◆ **Your goal**
Gather every line below that contains the word "Logged", and copy each such line in full.

◆ **Provided data**
★ ★ ★ ★ ★
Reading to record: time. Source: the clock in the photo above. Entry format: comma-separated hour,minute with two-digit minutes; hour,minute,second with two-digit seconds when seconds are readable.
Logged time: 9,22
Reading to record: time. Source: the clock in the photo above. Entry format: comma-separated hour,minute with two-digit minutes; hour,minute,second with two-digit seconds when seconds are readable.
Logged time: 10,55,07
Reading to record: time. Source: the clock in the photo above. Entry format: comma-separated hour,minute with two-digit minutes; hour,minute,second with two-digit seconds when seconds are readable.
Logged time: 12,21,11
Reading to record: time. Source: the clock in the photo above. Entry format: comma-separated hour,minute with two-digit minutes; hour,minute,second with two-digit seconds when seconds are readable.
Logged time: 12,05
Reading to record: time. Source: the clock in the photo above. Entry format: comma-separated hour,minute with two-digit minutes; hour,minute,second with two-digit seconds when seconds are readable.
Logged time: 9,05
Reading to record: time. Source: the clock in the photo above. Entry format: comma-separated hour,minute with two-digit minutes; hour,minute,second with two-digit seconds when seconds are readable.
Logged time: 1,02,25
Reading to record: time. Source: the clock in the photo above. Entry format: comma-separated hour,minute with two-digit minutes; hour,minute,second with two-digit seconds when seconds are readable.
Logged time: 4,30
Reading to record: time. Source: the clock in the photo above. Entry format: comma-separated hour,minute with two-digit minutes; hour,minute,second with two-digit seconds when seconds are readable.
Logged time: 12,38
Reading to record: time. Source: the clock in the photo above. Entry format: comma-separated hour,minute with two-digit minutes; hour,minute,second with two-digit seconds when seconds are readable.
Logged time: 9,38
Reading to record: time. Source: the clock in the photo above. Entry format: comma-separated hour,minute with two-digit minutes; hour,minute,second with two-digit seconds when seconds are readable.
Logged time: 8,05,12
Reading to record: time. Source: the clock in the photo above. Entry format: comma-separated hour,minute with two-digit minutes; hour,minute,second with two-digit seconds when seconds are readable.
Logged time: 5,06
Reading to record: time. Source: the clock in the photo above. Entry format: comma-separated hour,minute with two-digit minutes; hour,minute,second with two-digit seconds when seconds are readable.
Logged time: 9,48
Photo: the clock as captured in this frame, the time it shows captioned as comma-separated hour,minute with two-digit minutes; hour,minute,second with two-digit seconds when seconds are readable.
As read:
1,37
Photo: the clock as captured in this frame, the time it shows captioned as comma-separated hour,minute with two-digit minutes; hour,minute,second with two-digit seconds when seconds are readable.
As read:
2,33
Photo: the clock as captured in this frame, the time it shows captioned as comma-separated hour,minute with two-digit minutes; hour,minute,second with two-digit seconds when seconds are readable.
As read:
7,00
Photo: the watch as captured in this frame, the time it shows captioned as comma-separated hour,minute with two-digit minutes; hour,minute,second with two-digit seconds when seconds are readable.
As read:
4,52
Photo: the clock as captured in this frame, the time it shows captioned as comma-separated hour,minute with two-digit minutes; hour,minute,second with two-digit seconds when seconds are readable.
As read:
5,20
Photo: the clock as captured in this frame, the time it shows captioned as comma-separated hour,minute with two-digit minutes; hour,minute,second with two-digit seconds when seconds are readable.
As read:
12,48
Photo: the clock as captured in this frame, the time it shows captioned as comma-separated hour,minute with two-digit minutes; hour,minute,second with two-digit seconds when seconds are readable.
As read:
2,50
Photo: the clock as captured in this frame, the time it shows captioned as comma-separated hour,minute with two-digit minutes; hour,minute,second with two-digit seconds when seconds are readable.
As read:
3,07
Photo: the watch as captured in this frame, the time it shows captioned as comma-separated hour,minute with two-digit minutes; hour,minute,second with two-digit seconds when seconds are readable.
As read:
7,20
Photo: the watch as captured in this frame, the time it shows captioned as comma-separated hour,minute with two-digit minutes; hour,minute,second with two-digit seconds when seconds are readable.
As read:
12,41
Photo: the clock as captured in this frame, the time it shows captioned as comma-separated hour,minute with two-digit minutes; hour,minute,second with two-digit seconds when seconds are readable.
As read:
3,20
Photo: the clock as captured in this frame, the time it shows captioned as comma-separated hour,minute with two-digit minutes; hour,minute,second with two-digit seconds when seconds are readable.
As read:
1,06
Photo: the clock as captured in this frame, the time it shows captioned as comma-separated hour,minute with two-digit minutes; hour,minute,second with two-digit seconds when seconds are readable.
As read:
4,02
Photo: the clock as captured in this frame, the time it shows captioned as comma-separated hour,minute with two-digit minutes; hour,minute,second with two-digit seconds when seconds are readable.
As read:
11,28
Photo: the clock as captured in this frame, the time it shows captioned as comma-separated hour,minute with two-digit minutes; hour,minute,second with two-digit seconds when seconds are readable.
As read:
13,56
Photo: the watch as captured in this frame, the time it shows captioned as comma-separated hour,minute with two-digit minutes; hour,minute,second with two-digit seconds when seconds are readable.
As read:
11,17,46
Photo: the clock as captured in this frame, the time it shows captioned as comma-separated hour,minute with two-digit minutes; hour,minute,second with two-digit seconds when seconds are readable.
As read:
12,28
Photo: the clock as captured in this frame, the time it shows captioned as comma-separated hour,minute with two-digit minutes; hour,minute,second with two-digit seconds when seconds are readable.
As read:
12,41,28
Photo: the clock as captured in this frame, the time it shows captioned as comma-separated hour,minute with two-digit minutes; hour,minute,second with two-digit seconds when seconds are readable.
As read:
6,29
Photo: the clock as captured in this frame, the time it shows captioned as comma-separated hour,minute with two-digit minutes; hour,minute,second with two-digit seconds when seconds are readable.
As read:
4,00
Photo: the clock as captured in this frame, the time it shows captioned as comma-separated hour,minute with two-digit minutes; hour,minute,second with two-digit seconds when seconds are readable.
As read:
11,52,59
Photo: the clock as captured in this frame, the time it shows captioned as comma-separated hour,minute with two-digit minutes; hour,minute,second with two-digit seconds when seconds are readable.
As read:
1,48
★ ★ ★ ★ ★
◆ **Response for this exercise**
Logged time: 9,22
Logged time: 10,55,07
Logged time: 12,21,11
Logged time: 12,05
Logged time: 9,05
Logged time: 1,02,25
Logged time: 4,30
Logged time: 12,38
Logged time: 9,38
Logged time: 8,05,12
Logged time: 5,06
Logged time: 9,48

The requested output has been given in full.